見到他這副樣子,顧離琛立時松開了手,他的手臂無措地垂在身側,馬上軟了語氣,“對不起師尊,徒兒只是想幫你......”

顧靈翰卻立刻轉身,向後走去。

但還沒等他走遠,便覺得衣袖被人扯住了,他不用回頭便知道是怎麽回事。

顧離琛扯住了顧靈翰的衣袖,就像他小時候撒嬌那般,“師尊,別什麽事情都瞞著徒兒好嗎?徒兒也能幫您的......”

顧靈翰心中一軟,卻沒有回頭,他甩開徒弟的手,徑直朝著清平宮的方向走去,將離琛遠遠地甩在身後。

他不知道自己怎麽回事,想不通自己心中的思緒,不明白自己為什麽會心臟狂跳,這樣的情況讓他心裏發慌又讓他覺得十分丟臉。

或許又是因為被離琛握住手腕的時候,他才發現離琛的實力遠在自己之上,他竟然都不能掙脫對方的鉗制。

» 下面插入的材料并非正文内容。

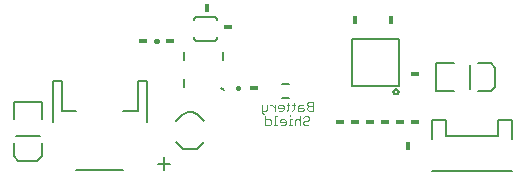
<source format=gbo>
G75*
G70*
%OFA0B0*%
%FSLAX24Y24*%
%IPPOS*%
%LPD*%
%AMOC8*
5,1,8,0,0,1.08239X$1,22.5*
%
%ADD10C,0.0030*%
%ADD11C,0.0060*%
%ADD12C,0.0050*%
%ADD13C,0.0080*%
%ADD14R,0.0280X0.0160*%
%ADD15R,0.0160X0.0280*%
%ADD16C,0.0160*%
D10*
X012510Y002905D02*
X012656Y002905D01*
X012704Y002953D01*
X012704Y003050D01*
X012656Y003098D01*
X012510Y003098D01*
X012510Y003195D02*
X012510Y002905D01*
X012804Y002905D02*
X012900Y002905D01*
X012852Y002905D02*
X012852Y003195D01*
X012900Y003195D01*
X013002Y003050D02*
X013002Y003002D01*
X013195Y003002D01*
X013195Y003050D02*
X013195Y002953D01*
X013147Y002905D01*
X013050Y002905D01*
X013002Y003050D02*
X013050Y003098D01*
X013147Y003098D01*
X013195Y003050D01*
X013343Y003098D02*
X013343Y002905D01*
X013391Y002905D02*
X013295Y002905D01*
X013493Y002905D02*
X013493Y003050D01*
X013541Y003098D01*
X013638Y003098D01*
X013686Y003050D01*
X013787Y003002D02*
X013836Y003050D01*
X013932Y003050D01*
X013981Y003098D01*
X013981Y003147D01*
X013932Y003195D01*
X013836Y003195D01*
X013787Y003147D01*
X013686Y003195D02*
X013686Y002905D01*
X013787Y002953D02*
X013836Y002905D01*
X013932Y002905D01*
X013981Y002953D01*
X013787Y002953D02*
X013787Y003002D01*
X013391Y003098D02*
X013343Y003098D01*
X013343Y003195D02*
X013343Y003244D01*
X013417Y003385D02*
X013466Y003433D01*
X013466Y003627D01*
X013514Y003578D02*
X013417Y003578D01*
X013318Y003578D02*
X013221Y003578D01*
X013269Y003627D02*
X013269Y003433D01*
X013221Y003385D01*
X013121Y003433D02*
X013121Y003530D01*
X013073Y003578D01*
X012976Y003578D01*
X012928Y003530D01*
X012928Y003482D01*
X013121Y003482D01*
X013121Y003433D02*
X013073Y003385D01*
X012976Y003385D01*
X012827Y003385D02*
X012827Y003578D01*
X012827Y003482D02*
X012730Y003578D01*
X012682Y003578D01*
X012581Y003578D02*
X012581Y003433D01*
X012533Y003385D01*
X012388Y003385D01*
X012388Y003337D02*
X012436Y003288D01*
X012484Y003288D01*
X012388Y003337D02*
X012388Y003578D01*
X013615Y003530D02*
X013615Y003385D01*
X013760Y003385D01*
X013809Y003433D01*
X013760Y003482D01*
X013615Y003482D01*
X013615Y003530D02*
X013664Y003578D01*
X013760Y003578D01*
X013910Y003578D02*
X013958Y003530D01*
X014104Y003530D01*
X014104Y003385D02*
X014104Y003675D01*
X013958Y003675D01*
X013910Y003627D01*
X013910Y003578D01*
X013958Y003530D02*
X013910Y003482D01*
X013910Y003433D01*
X013958Y003385D01*
X014104Y003385D01*
D11*
X013318Y003814D02*
X013082Y003814D01*
X013082Y004286D02*
X013318Y004286D01*
X009350Y001620D02*
X008923Y001620D01*
X009136Y001834D02*
X009136Y001407D01*
D12*
X005000Y002550D02*
X004200Y002550D01*
X015413Y004213D02*
X016987Y004213D01*
X016987Y005787D01*
X015413Y005787D01*
X015413Y004213D01*
X016781Y004016D02*
X016783Y004034D01*
X016789Y004052D01*
X016798Y004068D01*
X016810Y004081D01*
X016825Y004092D01*
X016842Y004100D01*
X016860Y004104D01*
X016878Y004104D01*
X016896Y004100D01*
X016913Y004092D01*
X016928Y004081D01*
X016940Y004068D01*
X016949Y004052D01*
X016955Y004034D01*
X016957Y004016D01*
X016955Y003998D01*
X016949Y003980D01*
X016940Y003964D01*
X016928Y003951D01*
X016913Y003940D01*
X016896Y003932D01*
X016878Y003928D01*
X016860Y003928D01*
X016842Y003932D01*
X016825Y003940D01*
X016810Y003951D01*
X016798Y003964D01*
X016789Y003980D01*
X016783Y003998D01*
X016781Y004016D01*
X019350Y004100D02*
X019350Y004900D01*
D13*
X004128Y002306D02*
X004128Y001873D01*
X004285Y001716D01*
X004915Y001716D01*
X005072Y001873D01*
X005072Y002306D01*
X005425Y002994D02*
X005425Y004372D01*
X005740Y004372D01*
X005740Y003387D01*
X006213Y003387D01*
X005072Y003094D02*
X005072Y003684D01*
X004128Y003684D01*
X004128Y003094D01*
X006213Y001419D02*
X007787Y001419D01*
X008575Y002994D02*
X008575Y004372D01*
X008260Y004372D01*
X008260Y003387D01*
X007787Y003387D01*
X009528Y003054D02*
X009733Y003241D01*
X009733Y003242D02*
X009763Y003267D01*
X009795Y003289D01*
X009830Y003307D01*
X009866Y003322D01*
X009903Y003334D01*
X009941Y003342D01*
X009980Y003346D01*
X010020Y003346D01*
X010059Y003342D01*
X010097Y003334D01*
X010134Y003322D01*
X010170Y003307D01*
X010205Y003289D01*
X010237Y003267D01*
X010267Y003242D01*
X010267Y003241D02*
X010472Y003054D01*
X010472Y002346D02*
X010236Y002109D01*
X009764Y002109D01*
X009528Y002346D01*
X011139Y004061D02*
X011041Y004159D01*
X011100Y005080D02*
X011100Y005340D01*
X010835Y005726D02*
X010205Y005726D01*
X010205Y005727D02*
X010189Y005732D01*
X010173Y005740D01*
X010159Y005750D01*
X010147Y005762D01*
X010137Y005777D01*
X010130Y005793D01*
X010126Y005810D01*
X010125Y005827D01*
X010127Y005845D01*
X010127Y006395D02*
X010125Y006413D01*
X010126Y006430D01*
X010130Y006447D01*
X010137Y006463D01*
X010147Y006478D01*
X010159Y006490D01*
X010173Y006500D01*
X010189Y006508D01*
X010205Y006513D01*
X010205Y006514D02*
X010835Y006514D01*
X010835Y006513D02*
X010851Y006508D01*
X010867Y006500D01*
X010881Y006490D01*
X010893Y006478D01*
X010903Y006463D01*
X010910Y006447D01*
X010914Y006430D01*
X010915Y006413D01*
X010913Y006395D01*
X010913Y005845D02*
X010915Y005827D01*
X010914Y005810D01*
X010910Y005793D01*
X010903Y005777D01*
X010893Y005762D01*
X010881Y005750D01*
X010867Y005740D01*
X010851Y005732D01*
X010835Y005727D01*
X009800Y005340D02*
X009800Y005080D01*
X009800Y004430D02*
X009800Y004170D01*
X018061Y003083D02*
X018061Y002453D01*
X018534Y002531D02*
X018534Y003083D01*
X018061Y003083D01*
X018534Y002531D02*
X020266Y002531D01*
X020266Y003083D01*
X020739Y003083D01*
X020739Y002453D01*
X020739Y001390D02*
X018061Y001390D01*
X018216Y004028D02*
X018806Y004028D01*
X018216Y004028D02*
X018216Y004972D01*
X018806Y004972D01*
X019594Y004972D02*
X020027Y004972D01*
X020184Y004815D01*
X020184Y004185D01*
X020027Y004028D01*
X019594Y004028D01*
D14*
X017500Y004600D03*
X017500Y003000D03*
X017000Y003000D03*
X016500Y003000D03*
X016000Y003000D03*
X015500Y003000D03*
X015000Y003000D03*
X012150Y004150D03*
X011280Y006180D03*
X009330Y005720D03*
X008440Y005720D03*
D15*
X010560Y006810D03*
X015500Y006400D03*
X016700Y006400D03*
X017260Y002220D03*
D16*
X011612Y004150D02*
X011588Y004150D01*
X008902Y005720D02*
X008878Y005720D01*
M02*

</source>
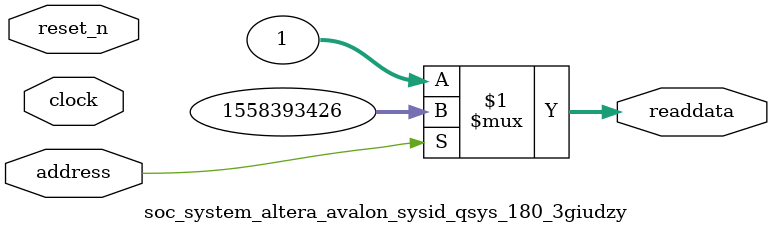
<source format=v>



// synthesis translate_off
`timescale 1ns / 1ps
// synthesis translate_on

// turn off superfluous verilog processor warnings 
// altera message_level Level1 
// altera message_off 10034 10035 10036 10037 10230 10240 10030 

module soc_system_altera_avalon_sysid_qsys_180_3giudzy (
               // inputs:
                address,
                clock,
                reset_n,

               // outputs:
                readdata
             )
;

  output  [ 31: 0] readdata;
  input            address;
  input            clock;
  input            reset_n;

  wire    [ 31: 0] readdata;
  //control_slave, which is an e_avalon_slave
  assign readdata = address ? 1558393426 : 1;

endmodule



</source>
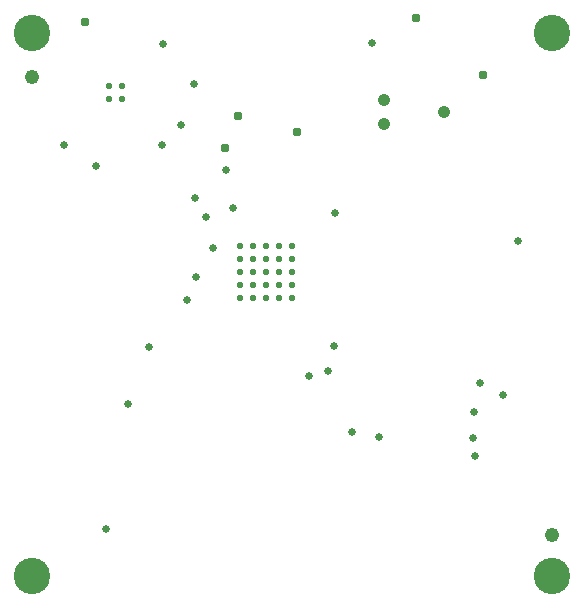
<source format=gbr>
%TF.GenerationSoftware,Altium Limited,Altium Designer,23.5.1 (21)*%
G04 Layer_Color=16711935*
%FSLAX45Y45*%
%MOMM*%
%TF.SameCoordinates,5289BC4C-B9E5-40BB-BF73-25A575C0F3CC*%
%TF.FilePolarity,Negative*%
%TF.FileFunction,Soldermask,Bot*%
%TF.Part,Single*%
G01*
G75*
%TA.AperFunction,ViaPad*%
%ADD82C,1.23200*%
%ADD83C,3.08000*%
%TA.AperFunction,ComponentPad*%
%ADD84C,1.07100*%
%TA.AperFunction,ViaPad*%
%ADD85C,0.68000*%
%ADD86C,0.78000*%
%ADD87C,0.58000*%
D82*
X12800000Y5550000D02*
D03*
X8400000Y9425000D02*
D03*
D83*
Y5200000D02*
D03*
Y9800000D02*
D03*
X12800000D02*
D03*
Y5200000D02*
D03*
D84*
X11884000Y9133500D02*
D03*
X11376000Y9031900D02*
D03*
Y9235100D02*
D03*
D85*
X12151915Y6217468D02*
D03*
X9776397Y8405532D02*
D03*
X9495615Y8848359D02*
D03*
X8937234Y8671151D02*
D03*
X11110750Y6423305D02*
D03*
X10908152Y6939132D02*
D03*
X9660111Y9019944D02*
D03*
X11337864Y6380616D02*
D03*
X9935167Y7978251D02*
D03*
X10968009Y8277165D02*
D03*
X9868353Y8239441D02*
D03*
X9709908Y7541985D02*
D03*
X9790000Y7730000D02*
D03*
X9214163Y6658316D02*
D03*
X9393198Y7141804D02*
D03*
X8668811Y8848881D02*
D03*
X9029700Y5600700D02*
D03*
X12192000Y6832600D02*
D03*
X12136892Y6373467D02*
D03*
X12512908Y8037044D02*
D03*
X11277600Y9715500D02*
D03*
X9512300Y9702800D02*
D03*
X9767528Y9368961D02*
D03*
X10955226Y7145888D02*
D03*
X10740699Y6899716D02*
D03*
X10101642Y8316621D02*
D03*
X10041529Y8643378D02*
D03*
X12389794Y6737657D02*
D03*
X12137757Y6588375D02*
D03*
D86*
X10142008Y9098908D02*
D03*
X11648800Y9923101D02*
D03*
X12214319Y9442271D02*
D03*
X10640060Y8963660D02*
D03*
X10030460Y8823960D02*
D03*
X8850000Y9890000D02*
D03*
D87*
X9050000Y9350000D02*
D03*
X9160000D02*
D03*
Y9240000D02*
D03*
X9050000D02*
D03*
X10603642Y7560005D02*
D03*
X10493642D02*
D03*
X10383642D02*
D03*
X10273642D02*
D03*
X10163642D02*
D03*
X10603642Y7670005D02*
D03*
X10493642D02*
D03*
X10383642D02*
D03*
X10273642D02*
D03*
X10163642D02*
D03*
X10603642Y7780005D02*
D03*
X10493642D02*
D03*
X10383642D02*
D03*
X10273642D02*
D03*
X10163642D02*
D03*
X10603642Y7890005D02*
D03*
X10493642D02*
D03*
X10383642D02*
D03*
X10273642D02*
D03*
X10163642D02*
D03*
X10603642Y8000005D02*
D03*
X10493642D02*
D03*
X10383642D02*
D03*
X10273642D02*
D03*
X10163642D02*
D03*
%TF.MD5,cf6bf259eebecc18de402783a6aee661*%
M02*

</source>
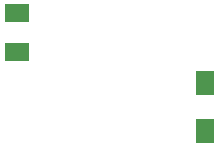
<source format=gbp>
%TF.GenerationSoftware,KiCad,Pcbnew,4.0.2+dfsg1-stable*%
%TF.CreationDate,2019-03-01T15:28:12+01:00*%
%TF.ProjectId,A500MPU-Adapter,413530304D50552D416461707465722E,rev?*%
%TF.FileFunction,Paste,Bot*%
%FSLAX46Y46*%
G04 Gerber Fmt 4.6, Leading zero omitted, Abs format (unit mm)*
G04 Created by KiCad (PCBNEW 4.0.2+dfsg1-stable) date Fri 01 Mar 2019 15:28:12 CET*
%MOMM*%
G01*
G04 APERTURE LIST*
%ADD10C,0.100000*%
%ADD11R,2.032000X1.524000*%
%ADD12R,1.600000X2.000000*%
G04 APERTURE END LIST*
D10*
D11*
X148590000Y-105664000D03*
X148590000Y-108966000D03*
D12*
X164465000Y-111665000D03*
X164465000Y-115665000D03*
M02*

</source>
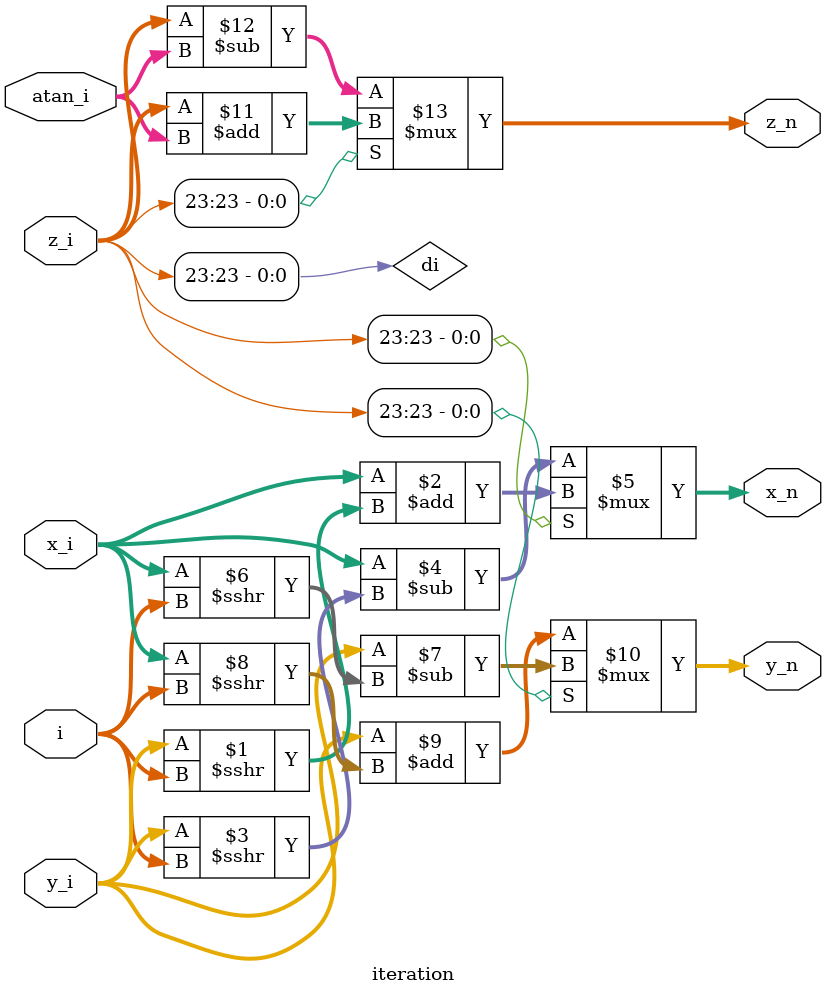
<source format=sv>
module iteration #(
    parameter FRACS = 22,
    parameter INTS = 1,
    parameter WIDTH = INTS + FRACS + 1  //sign bit needed for algorithm
)
(
    input [4:0] i,
    input [WIDTH-1:0] atan_i,
    input signed [WIDTH-1:0] x_i,
    input signed [WIDTH-1:0] y_i,
    input signed [WIDTH-1:0] z_i,
    output signed [WIDTH-1:0] x_n,
    output signed [WIDTH-1:0] y_n,
    output  [WIDTH-1:0] z_n
);

wire di = z_i[WIDTH-1];
assign x_n = di ? x_i + (y_i >>> i) : x_i - (y_i >>> i);
assign y_n = di ? y_i - (x_i >>> i) : y_i + (x_i >>> i);
assign z_n = di ? z_i + atan_i : z_i - atan_i;

endmodule
</source>
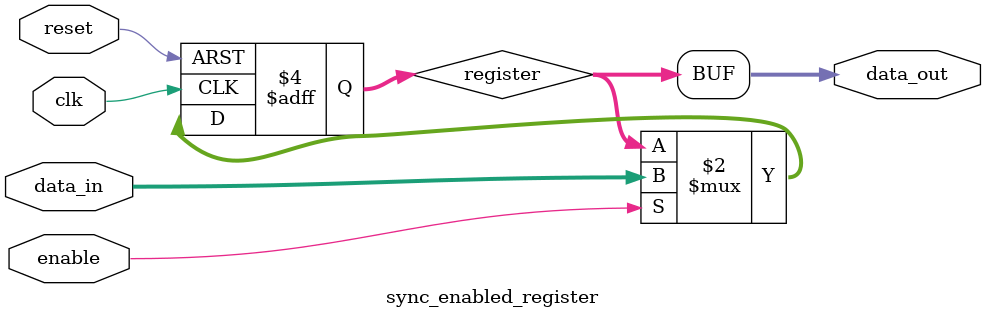
<source format=sv>
module sync_enabled_register (
    input logic clk,          
    input logic reset,        
    input logic enable,       
    input logic [3:0] data_in,
    output logic [3:0] data_out
);
    reg [3:0] register; 
  
    always_ff @(posedge clk or posedge reset) begin
        if (reset) begin
            register <= 4'b0000;
        end else if (enable) begin
            register <= data_in; 
        end
    end
  
    assign data_out = register;

endmodule


</source>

顧靈翰本就覺得自己沒能好好照顧離琛,是個不夠格的師尊。

如今又意識到,自己現在的實力實在太弱,不僅抵不過離琛,甚至還要靠和對方共同修煉才能補充自身的靈力。

這樣的自己,真的配得上離琛的一聲師尊嗎?

心中湧上的種種覆雜的思緒,讓顧靈翰一時間不知道如何面對。

在他下意識地想逃避的時候,離琛卻步步緊逼,似乎想要一口氣將他的心撬開。

所以他只能擺出強硬的態度擺脫。

顧靈翰回到清平宮後,思緒漸漸冷靜了下來。

顧靈翰回憶起離琛最後說的那句話,他忽然想明白了,自己會覺得今天的離琛特別反常,就是因為離琛一直都在試探自己。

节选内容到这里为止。